> [Text shown]:
****

The Asian elephant is almost extinct. There are only 5-6,000 of these magnificent creatures left in Thailand today, whereas a century ago there were 100,000 chang roaming the forests.

There is an organization called Friends of the Asian Elephant, which is doing everything it can to help and preserve the elephants of Thailand. A very remarkable and courageous woman named Soraida Salwala runs the FAE.

Soraida was drawn to help the elephants while reading about two young pachyderms that had fallen off a cliff in Khao Yai in 1987. One died, but the other languished at the bottom of a cliff with a broken leg. She was astonished that although Thais professed to love their elephants no one would to do anything to raise the necessary equipment and transport to save the elephant. Eight other elephants fell off the same cliff in 1992 and this furthered angered Soraida. Spurred on by news of a joint Russian-American team to save whales trapped in the ice, Soraida formed the FAE to help protect the chang.

Yet for all Soraida’s good work she has received death threats, as has her most famous elephant, Motala, the chang that stepped on a land mine. This is a ridiculous act by silly, petty people but nonetheless it makes Soraida’s job a lot tougher.

As AP Bureau Chief, Denis Gray says, “This is criminal and stupid.” So if there is anything you can do to help Khun Soraida and her charges, please contact the FAE (email: This email address is being protected from spambots. You need JavaScript enabled to view it., phone: 66 02 509-1200). You’ll be helping to preserve an incredibly important part of Thai history.

****

(Saved entries)
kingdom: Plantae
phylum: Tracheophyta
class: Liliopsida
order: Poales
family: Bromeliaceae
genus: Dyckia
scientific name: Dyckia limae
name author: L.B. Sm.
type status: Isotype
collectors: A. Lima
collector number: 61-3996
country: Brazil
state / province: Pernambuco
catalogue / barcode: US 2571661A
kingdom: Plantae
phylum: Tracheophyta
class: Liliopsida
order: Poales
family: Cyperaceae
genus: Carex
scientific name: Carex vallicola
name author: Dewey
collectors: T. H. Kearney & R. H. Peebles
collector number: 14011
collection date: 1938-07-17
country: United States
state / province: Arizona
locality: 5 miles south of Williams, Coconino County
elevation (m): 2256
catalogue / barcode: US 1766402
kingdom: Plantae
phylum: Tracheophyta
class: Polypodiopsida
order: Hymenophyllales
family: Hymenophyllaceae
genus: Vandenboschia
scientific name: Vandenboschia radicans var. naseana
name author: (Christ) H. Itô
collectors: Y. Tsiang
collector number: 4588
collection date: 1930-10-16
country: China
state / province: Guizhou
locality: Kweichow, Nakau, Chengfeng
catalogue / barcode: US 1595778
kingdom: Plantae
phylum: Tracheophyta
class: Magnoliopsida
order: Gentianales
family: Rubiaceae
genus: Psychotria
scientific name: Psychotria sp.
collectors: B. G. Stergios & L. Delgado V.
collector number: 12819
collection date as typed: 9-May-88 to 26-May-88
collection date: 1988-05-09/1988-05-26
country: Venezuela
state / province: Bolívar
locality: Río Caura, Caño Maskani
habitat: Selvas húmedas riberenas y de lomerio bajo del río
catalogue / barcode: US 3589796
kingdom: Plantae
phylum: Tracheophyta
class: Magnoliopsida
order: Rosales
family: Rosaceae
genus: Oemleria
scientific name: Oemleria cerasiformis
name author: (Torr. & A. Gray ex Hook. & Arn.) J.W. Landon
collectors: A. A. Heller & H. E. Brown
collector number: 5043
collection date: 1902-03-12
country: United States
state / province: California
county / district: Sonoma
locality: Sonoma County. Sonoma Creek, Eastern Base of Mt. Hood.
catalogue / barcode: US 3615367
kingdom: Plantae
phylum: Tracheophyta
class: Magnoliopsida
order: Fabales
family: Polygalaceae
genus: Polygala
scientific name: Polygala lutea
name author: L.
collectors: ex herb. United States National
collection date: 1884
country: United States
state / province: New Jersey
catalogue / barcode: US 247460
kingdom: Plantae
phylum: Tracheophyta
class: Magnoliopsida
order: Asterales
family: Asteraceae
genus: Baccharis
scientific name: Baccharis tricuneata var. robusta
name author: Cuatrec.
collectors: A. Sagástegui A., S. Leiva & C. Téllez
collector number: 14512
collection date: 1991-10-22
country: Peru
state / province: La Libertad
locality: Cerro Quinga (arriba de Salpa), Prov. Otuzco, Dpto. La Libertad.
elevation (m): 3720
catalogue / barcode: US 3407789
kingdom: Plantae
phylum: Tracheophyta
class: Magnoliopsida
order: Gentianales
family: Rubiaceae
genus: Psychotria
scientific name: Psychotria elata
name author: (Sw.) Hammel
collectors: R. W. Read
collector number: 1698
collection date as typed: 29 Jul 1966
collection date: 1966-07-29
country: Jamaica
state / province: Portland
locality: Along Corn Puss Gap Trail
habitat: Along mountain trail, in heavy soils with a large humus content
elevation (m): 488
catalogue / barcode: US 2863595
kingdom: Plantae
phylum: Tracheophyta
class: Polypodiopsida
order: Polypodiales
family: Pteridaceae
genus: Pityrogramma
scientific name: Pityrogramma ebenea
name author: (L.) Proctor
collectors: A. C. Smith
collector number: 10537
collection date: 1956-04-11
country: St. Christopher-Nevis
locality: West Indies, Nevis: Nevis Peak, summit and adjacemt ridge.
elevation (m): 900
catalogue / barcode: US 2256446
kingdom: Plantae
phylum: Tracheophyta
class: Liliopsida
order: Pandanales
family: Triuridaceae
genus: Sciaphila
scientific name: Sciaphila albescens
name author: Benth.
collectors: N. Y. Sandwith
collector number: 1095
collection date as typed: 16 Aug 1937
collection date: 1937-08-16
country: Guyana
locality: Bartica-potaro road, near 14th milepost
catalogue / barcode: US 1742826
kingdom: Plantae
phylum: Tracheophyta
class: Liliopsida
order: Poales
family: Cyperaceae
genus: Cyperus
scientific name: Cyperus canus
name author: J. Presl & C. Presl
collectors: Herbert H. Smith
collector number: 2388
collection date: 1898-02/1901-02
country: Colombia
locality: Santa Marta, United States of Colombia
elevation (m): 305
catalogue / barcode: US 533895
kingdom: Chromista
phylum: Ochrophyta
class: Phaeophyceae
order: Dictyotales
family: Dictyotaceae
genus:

****

> [Requirement]:
In the article about the Asian elephant, who runs Friends of the Asian Elephant? This data isn't needed.

> [Answer area]:
Soraida Salwala